Work instruction -
Looking at the records below, please work out how many lines contain the word "down" and give the number alone.

━━━ Material shown ━━━

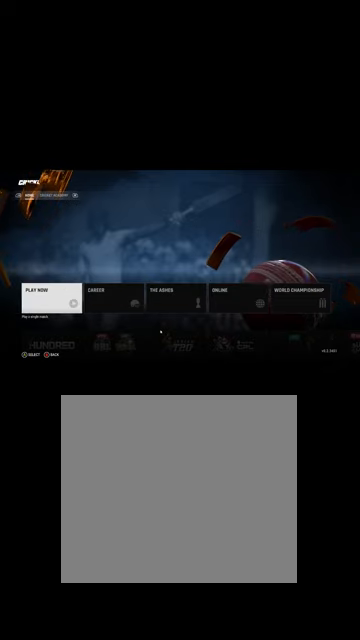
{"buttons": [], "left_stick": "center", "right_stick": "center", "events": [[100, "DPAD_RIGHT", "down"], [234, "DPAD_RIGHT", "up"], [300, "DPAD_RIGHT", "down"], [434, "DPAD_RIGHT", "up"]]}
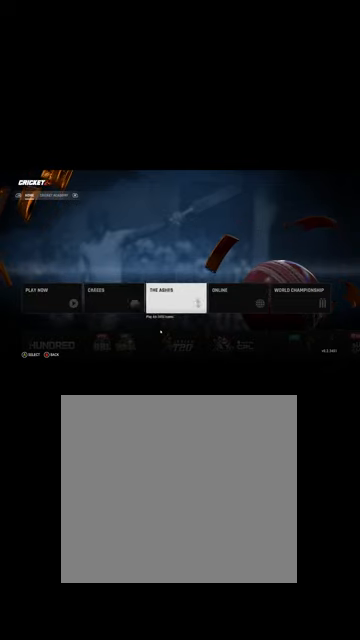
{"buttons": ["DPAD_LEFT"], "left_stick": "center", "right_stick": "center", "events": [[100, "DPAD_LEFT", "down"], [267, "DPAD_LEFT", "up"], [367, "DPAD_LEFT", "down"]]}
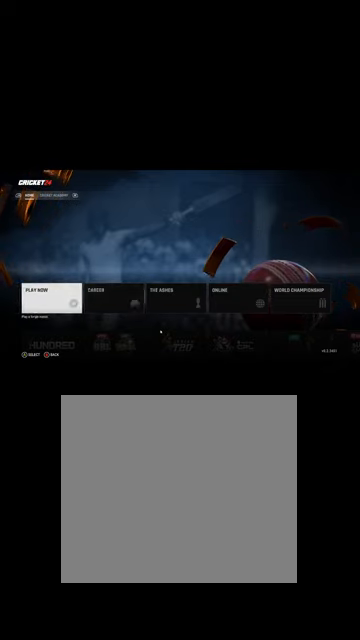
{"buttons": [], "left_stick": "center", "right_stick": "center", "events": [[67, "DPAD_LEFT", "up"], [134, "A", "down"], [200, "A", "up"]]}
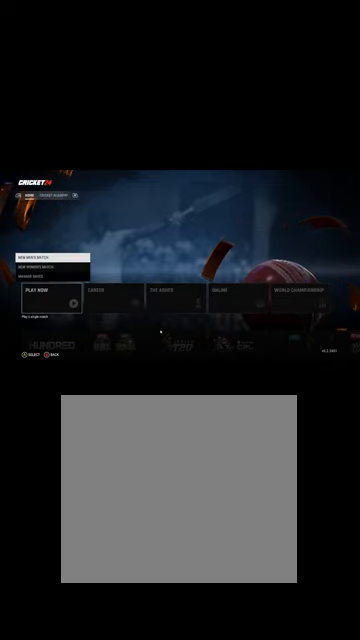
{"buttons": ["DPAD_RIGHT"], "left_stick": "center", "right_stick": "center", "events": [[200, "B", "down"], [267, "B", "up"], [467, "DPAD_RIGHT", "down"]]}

━━━
━━━ Material shown ━━━

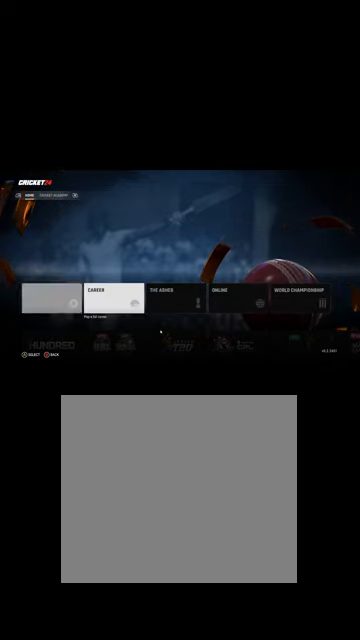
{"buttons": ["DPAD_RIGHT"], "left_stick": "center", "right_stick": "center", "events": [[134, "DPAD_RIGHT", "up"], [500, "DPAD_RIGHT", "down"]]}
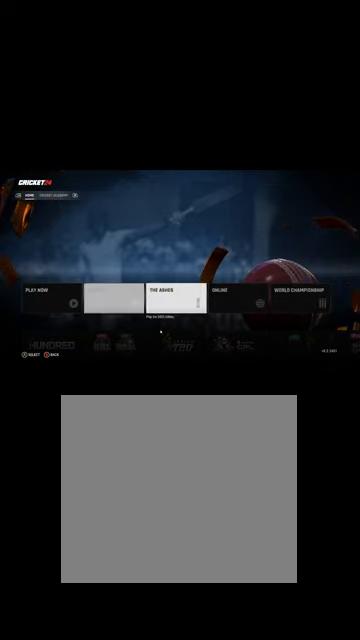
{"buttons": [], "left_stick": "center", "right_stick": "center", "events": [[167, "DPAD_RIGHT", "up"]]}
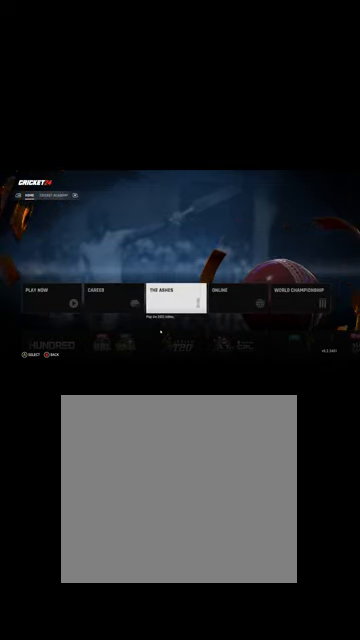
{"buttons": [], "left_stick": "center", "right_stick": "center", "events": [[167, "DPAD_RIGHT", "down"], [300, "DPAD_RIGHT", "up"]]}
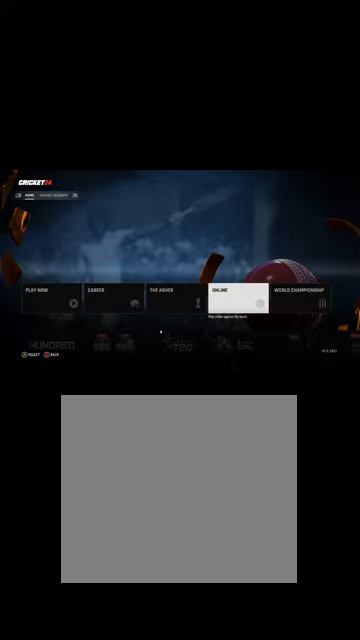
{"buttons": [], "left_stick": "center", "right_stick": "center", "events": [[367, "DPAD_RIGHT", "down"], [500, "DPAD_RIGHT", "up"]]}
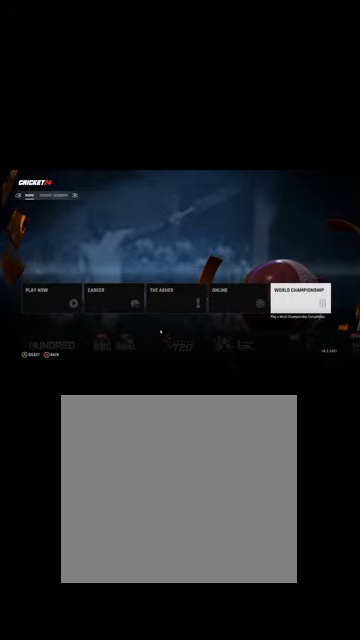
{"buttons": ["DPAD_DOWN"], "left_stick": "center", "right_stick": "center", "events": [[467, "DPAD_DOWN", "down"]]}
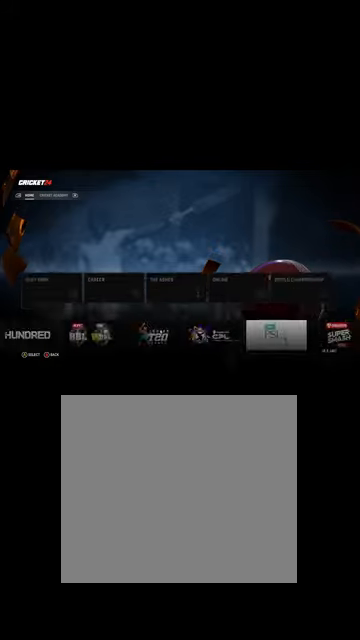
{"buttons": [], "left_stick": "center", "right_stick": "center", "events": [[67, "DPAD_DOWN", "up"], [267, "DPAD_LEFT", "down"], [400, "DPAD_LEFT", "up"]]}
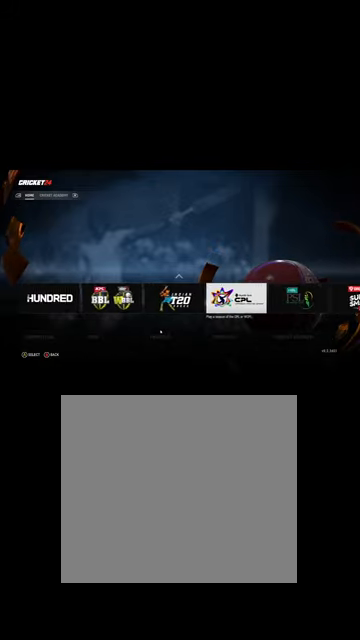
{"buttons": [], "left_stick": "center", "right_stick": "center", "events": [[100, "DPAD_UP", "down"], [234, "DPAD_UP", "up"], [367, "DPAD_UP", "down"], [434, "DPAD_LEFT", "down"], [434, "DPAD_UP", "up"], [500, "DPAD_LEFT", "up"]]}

━━━
━━━ Material shown ━━━

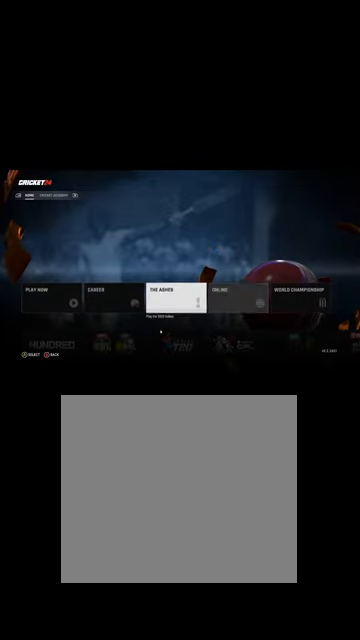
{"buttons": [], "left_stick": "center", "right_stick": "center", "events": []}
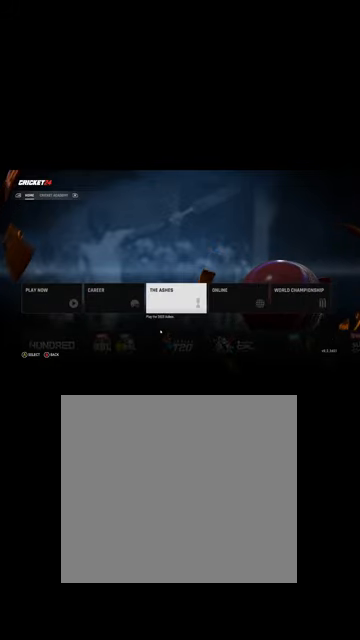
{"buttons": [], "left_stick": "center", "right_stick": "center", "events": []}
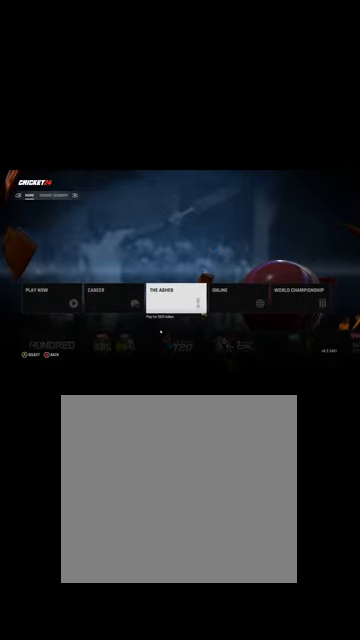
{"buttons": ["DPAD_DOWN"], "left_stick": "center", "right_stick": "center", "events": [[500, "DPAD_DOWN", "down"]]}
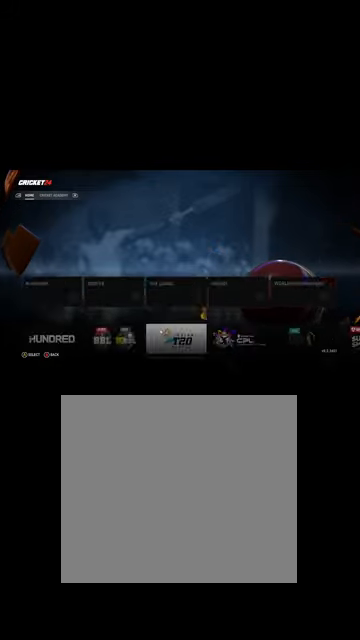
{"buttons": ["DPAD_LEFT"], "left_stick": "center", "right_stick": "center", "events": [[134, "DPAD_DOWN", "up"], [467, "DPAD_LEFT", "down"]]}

━━━

Written answer -
12